SEVERAL regulations have been proposed by the UPA government through its two terms to get the Ivy League to set up an India campus. Yet,if the academic giants that rule across global rankings are not lured by the prospect of enrolling Indian students apparently thirsting for quality education,the reasons are not so difficult to find.

While India seeks to invite the best of foreign universities to replicate their successful models on its own soil,it is unwilling to cede to them the liberal,creative and supportive groundwork allowed to them back home and that has made them global icons. The fear of the infamous Indian red tape and the not-for-profit business model that the Indian government is proposing are serious spoilsports.
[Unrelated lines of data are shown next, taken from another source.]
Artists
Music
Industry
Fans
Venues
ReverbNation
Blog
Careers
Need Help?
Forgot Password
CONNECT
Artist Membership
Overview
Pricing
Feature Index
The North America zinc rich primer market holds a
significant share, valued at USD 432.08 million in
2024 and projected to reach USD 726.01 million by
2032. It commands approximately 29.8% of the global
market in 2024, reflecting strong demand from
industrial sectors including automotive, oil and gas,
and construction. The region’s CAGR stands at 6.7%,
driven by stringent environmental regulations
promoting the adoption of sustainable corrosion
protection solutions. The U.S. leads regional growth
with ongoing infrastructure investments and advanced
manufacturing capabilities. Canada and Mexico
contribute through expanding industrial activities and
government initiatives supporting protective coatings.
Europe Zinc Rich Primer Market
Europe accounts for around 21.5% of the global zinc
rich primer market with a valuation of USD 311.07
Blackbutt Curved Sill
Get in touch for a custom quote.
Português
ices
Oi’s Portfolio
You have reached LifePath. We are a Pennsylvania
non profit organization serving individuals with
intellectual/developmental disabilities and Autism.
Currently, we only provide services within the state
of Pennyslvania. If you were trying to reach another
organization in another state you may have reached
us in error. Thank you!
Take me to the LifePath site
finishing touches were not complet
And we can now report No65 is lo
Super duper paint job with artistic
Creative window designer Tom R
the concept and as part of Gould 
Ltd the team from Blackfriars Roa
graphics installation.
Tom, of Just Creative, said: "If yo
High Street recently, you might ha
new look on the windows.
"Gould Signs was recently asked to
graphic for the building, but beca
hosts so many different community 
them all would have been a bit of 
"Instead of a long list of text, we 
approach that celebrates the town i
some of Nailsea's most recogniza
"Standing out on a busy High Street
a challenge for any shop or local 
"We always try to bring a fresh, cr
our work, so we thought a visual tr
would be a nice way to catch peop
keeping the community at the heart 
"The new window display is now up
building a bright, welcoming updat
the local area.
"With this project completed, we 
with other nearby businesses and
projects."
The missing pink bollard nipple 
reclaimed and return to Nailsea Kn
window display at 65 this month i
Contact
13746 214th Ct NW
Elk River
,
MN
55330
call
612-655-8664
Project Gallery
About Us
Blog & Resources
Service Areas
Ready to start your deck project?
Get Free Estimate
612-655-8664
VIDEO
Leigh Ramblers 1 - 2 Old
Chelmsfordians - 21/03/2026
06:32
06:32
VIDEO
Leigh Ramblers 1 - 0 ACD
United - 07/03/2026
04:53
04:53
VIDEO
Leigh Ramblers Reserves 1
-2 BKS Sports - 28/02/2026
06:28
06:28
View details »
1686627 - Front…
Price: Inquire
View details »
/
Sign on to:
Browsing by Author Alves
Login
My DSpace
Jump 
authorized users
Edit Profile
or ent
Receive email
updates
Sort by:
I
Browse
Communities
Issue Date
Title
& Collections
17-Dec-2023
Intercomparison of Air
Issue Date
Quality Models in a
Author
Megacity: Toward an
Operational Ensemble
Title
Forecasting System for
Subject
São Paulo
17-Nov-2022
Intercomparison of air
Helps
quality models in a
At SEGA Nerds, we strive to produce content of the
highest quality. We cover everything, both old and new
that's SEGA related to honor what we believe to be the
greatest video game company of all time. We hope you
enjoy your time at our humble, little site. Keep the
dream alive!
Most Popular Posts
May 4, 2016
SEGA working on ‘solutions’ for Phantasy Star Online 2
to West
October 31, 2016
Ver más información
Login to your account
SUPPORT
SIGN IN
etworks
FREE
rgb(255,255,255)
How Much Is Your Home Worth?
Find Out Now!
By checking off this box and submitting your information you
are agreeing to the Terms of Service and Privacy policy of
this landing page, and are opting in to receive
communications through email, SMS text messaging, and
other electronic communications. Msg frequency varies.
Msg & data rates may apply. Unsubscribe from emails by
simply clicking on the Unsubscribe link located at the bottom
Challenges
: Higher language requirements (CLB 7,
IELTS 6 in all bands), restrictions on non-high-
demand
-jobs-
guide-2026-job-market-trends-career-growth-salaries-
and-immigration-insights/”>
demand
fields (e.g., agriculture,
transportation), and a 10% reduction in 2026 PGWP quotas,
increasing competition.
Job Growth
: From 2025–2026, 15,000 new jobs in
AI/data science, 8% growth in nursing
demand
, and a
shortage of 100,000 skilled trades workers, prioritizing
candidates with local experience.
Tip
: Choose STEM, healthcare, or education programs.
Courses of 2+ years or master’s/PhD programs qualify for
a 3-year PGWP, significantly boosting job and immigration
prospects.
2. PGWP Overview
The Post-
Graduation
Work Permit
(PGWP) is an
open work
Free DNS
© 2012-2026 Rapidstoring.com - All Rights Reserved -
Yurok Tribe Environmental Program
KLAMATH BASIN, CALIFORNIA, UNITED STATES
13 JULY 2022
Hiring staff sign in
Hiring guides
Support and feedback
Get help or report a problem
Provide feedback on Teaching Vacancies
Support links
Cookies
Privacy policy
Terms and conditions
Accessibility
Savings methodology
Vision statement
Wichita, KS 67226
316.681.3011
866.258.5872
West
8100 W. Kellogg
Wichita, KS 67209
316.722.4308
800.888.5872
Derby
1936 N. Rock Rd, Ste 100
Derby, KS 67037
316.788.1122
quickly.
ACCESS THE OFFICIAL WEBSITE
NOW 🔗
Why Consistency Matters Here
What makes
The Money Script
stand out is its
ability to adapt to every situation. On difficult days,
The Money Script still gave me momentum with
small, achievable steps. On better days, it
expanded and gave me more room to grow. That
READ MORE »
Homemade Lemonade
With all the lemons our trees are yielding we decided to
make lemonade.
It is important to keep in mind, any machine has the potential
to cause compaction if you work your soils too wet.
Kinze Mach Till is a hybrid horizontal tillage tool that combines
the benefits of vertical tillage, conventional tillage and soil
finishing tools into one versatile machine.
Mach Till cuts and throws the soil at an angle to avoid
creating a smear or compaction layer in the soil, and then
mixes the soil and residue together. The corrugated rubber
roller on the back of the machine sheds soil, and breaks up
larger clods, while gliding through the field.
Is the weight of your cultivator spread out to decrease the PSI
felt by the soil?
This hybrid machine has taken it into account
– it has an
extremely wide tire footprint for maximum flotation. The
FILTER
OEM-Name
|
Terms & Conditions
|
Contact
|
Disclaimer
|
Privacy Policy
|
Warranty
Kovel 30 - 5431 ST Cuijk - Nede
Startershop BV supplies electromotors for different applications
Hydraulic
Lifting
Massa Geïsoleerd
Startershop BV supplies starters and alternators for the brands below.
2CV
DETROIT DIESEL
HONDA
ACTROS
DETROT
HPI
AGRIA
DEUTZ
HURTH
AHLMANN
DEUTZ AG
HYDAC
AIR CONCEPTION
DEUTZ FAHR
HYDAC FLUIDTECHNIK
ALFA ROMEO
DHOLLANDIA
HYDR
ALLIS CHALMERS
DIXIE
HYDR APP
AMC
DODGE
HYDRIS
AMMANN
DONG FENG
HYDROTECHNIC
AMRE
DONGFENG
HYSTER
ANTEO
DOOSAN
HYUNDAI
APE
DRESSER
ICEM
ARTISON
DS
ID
From asking foreign varsities to come up with a corpus worth Rs 25 crore to stipulations that they cannot take their profits back home but have to plough all of it into their India campus,the HRD Ministry has hardly served up an attractive opportunity to those who may be eyeing India.

Add to that the clause that requires each foreign varsity to be accredited by an agency in its home country — University College London has pointed out how this does not work for UK-based varsities that are ‘recognised’ by authorities and not ‘accredited’. Such safeguards that the Ministry of Human Resource and Development has been intent at building in to keep off fly-by-night operators are obviously flawed if they are also viewed as deterrents by genuine and interested parties.

While foreign varsities also say that a ‘robust business model’ is key,India is seen as demanding a clean break between business and education.

That explains why all major foreign varsities prefer to collaborate with Indian institutes,offer joint programmes,leadership training and so on — associations that do not entail big investment but still reach out to a reasonable catchment of young Indian students.

Rather than being hemmed in by Indian rules and regulations,these varsities feel they fare better and in fact also retain exclusivity by just attracting more and more upwardly mobile Indian students to their home campus with better credit schemes and scholarship offers.

To save the day,the government hardly needs more of its usual “regulations” — it just needs fresh thinking and innovative models in tune with global realities.